Introducing the Rexhep Rexhepi Chronomètre Antimagnétique for Only Watch 2023
There’s always excitement in the watch community whenever Rexhep Rexhepi releases a new timepiece. The young maestro is one of the industry’s brightest stars, ushering in a new era of traditional watchmaking at his atelier in the heart of Geneva. Teased with the release of the Only Watch 2023 catalog some weeks ago, the full release for Rexhep’s new model is finally here – the Chronomètre Antimagnétique.
With the Rexhep Rexhepi Chronomètre Contemporain I & II, chronometry became the core focus. Those are both precision timepieces handcrafted with sublime finishing. This new release is a continuation of the same focus, brought to the next level of rugged functionality. The Chronomètre Antimagnétique is a precision timekeeper featuring an all-new, hand-finished movement protected from magnetism by a Faraday cage.
Aesthetically, this timepiece is heavily inspired by the historic anti-magnetic watches of the post-war period, 1950’s onward. With its “scientific” dial, commonly found on historical chronometers, its design is also a subtle nod to the basis of the watch: the alternating blocks along the hour scale are an abstract representation of the opposite polarities of a magnetic field.
Functional to an extreme degree, this was the type of timepiece worn by nuclear scientists and polar explorers in regions where the planet’s magnetic fields are strongest. While nodding to the past, the Chronomètre Antimagnétique remains exceptionally modern. You will be hard-pressed to find a more luxuriously designed and finished anti-magnetic watch in history. One glance at the new, in-house movement and collectors understand that this is an elevated explorer’s watch.
The Chronomètre Antimagnétique’s movement
With its symmetry and sublime finish, the Chronomètre Antimagnétique caliber is instantly recognizable as a Rexhep Rexhepi movement. The caliber is distinguished by its centrally-located balance wheel and gear train. Also present is the zero-reset mechanism, as a heart-shaped cam is visible just above the central gear and operates in a similar manner as the reset cam in a chronograph. This heart-shaped cam is responsible for the instant return of the seconds hand to 12 o’clock as soon as the crown is pulled out to set the time.
The zero-reset mechanism in the Chronomètre Antimagnétique is unlike those in the RRCC I and RRCC II. Instead, it incorporates an “all-or-nothing” system that stops the balance wheel and resets the seconds hand in a single, crisp motion. Pulling the crown triggers a hammer that pushes the heart-shaped cam, which resets the seconds hand to 12 o’clock. Pushing the crown back in returns the clutch lever, freeing the balance to oscillate and consequently allowing the movement to run. This system enables the seconds hand to start instantly and without any lag when the crown is pushed back in, ensuring a precise setting and synchronization of the time.

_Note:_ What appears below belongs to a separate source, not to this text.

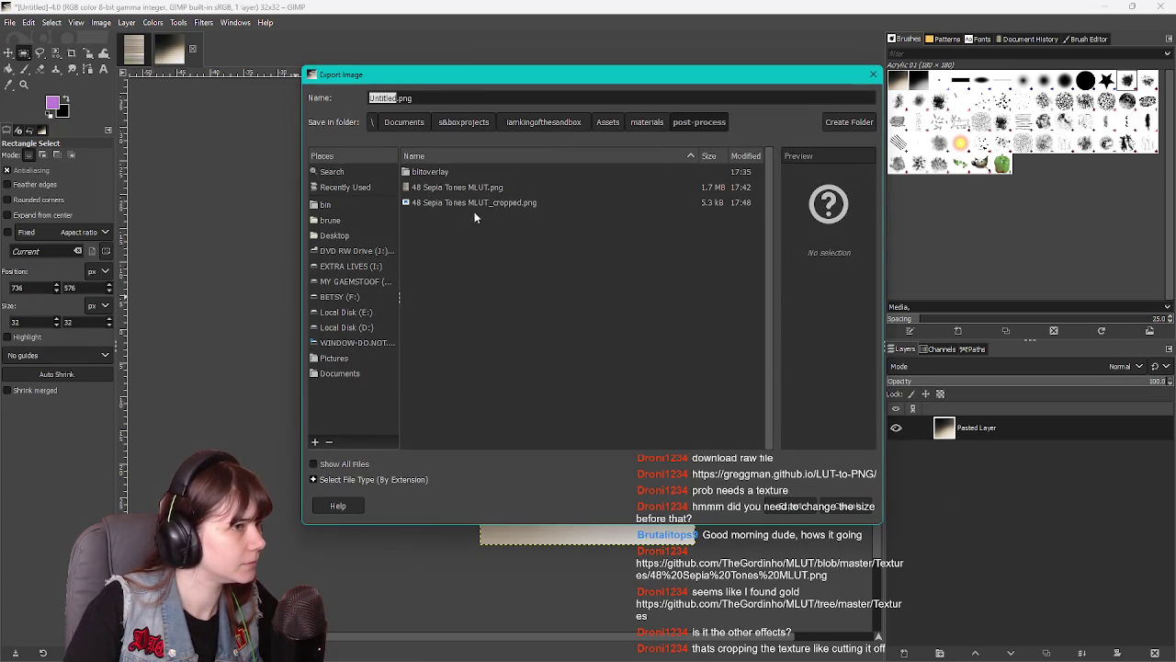
pyautogui.doubleClick(493, 203)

In typical Rexhep Rexhepi style, the entire movement is executed with finesse and skill, particularly in respect to the decoration. The seconds reset hammer, for example, is crafted in steel and then black polished to a perfect mirror finish. Despite the difficulty in finishing stainless steel, all components in this movement are decorated to the same standard as conventional steel parts on other Rexhep Rexhepi timepieces. The masterful decoration of the stainless steel components is exemplified by the black-polished bridge for the central wheel that drives the seconds hand.
The beating heart of the movement, on the other hand, is the metallurgical opposite of stainless steel. The escapement is equipped with a 14-carat gold anchor, another reference to historical timekeepers, since the metal was often used for the escapement in haute horlogerie chronometers. This tiny but crucial component encapsulates the philosophy of Rexhep Rexhepi: functional yet precious, and always exceptionally finished.

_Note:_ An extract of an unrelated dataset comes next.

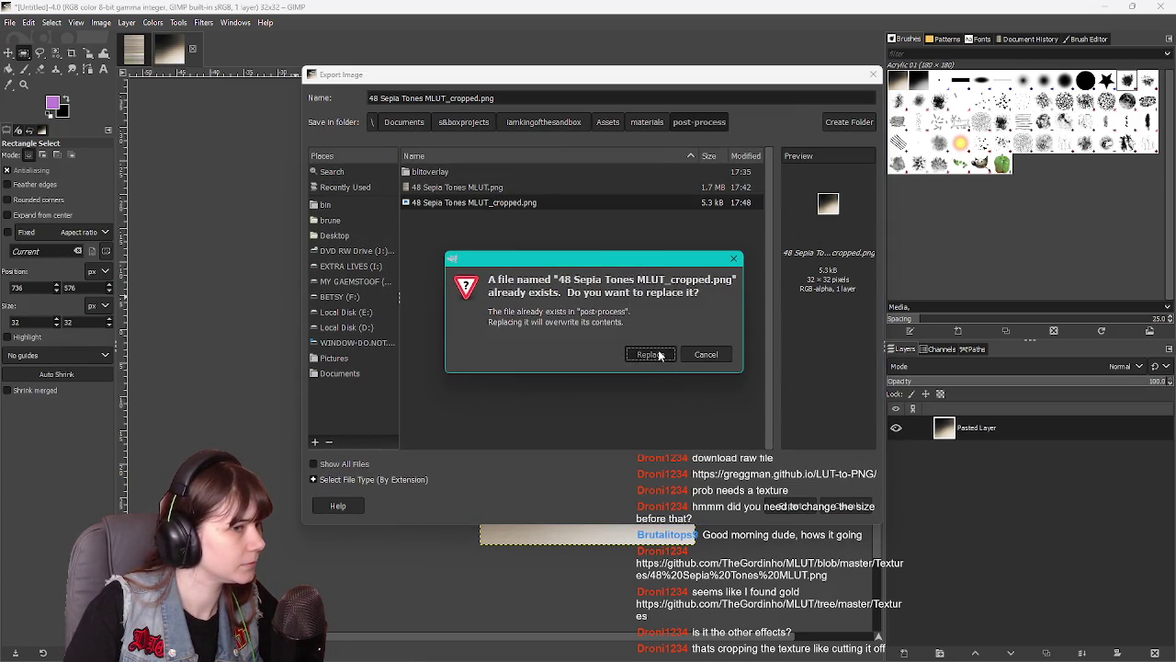
pyautogui.click(651, 355)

The Chronomètre Antimagnétique’s “JPH” Case
Like the great historical chronometers that emphasized function over form, the Chronomètre Antimagnétique features a non-magnetic stainless steel case – one of the rare handful of cases in the resilient metal made in the workshop of legendary casemaker, Jean-Pierre Hagmann.
True to historical form, the case back is actually an outer screw-down back that can be removed by the wearer to reveal a second, sapphire back underneath. A discreet flourish known only to the owner, this double-case back construction protects the movement from magnetism, while allowing the beauty of the movement to be admired. Also on the back is a hand-engraved lightning bolt, a universal symbol for magnetism that functions as the reference point for the correct alignment of the case back. Within the stainless steel case is a Faraday cage formed by a movement ring and dial made of ferritic stainless steel. The cage protects the movement from magnetic fields that a wristwatch is often exposed to in daily life.
As far as Only Watch 2023 goes, we anticipate that this will be one of the highest hammer prices at the auction in November. We are keeping our fingers crossed that some version of a future Chronomètre Antimagnétique finds its way into regular production beyond Only Watch. The movement, case, and concept is simply too good to remain singular.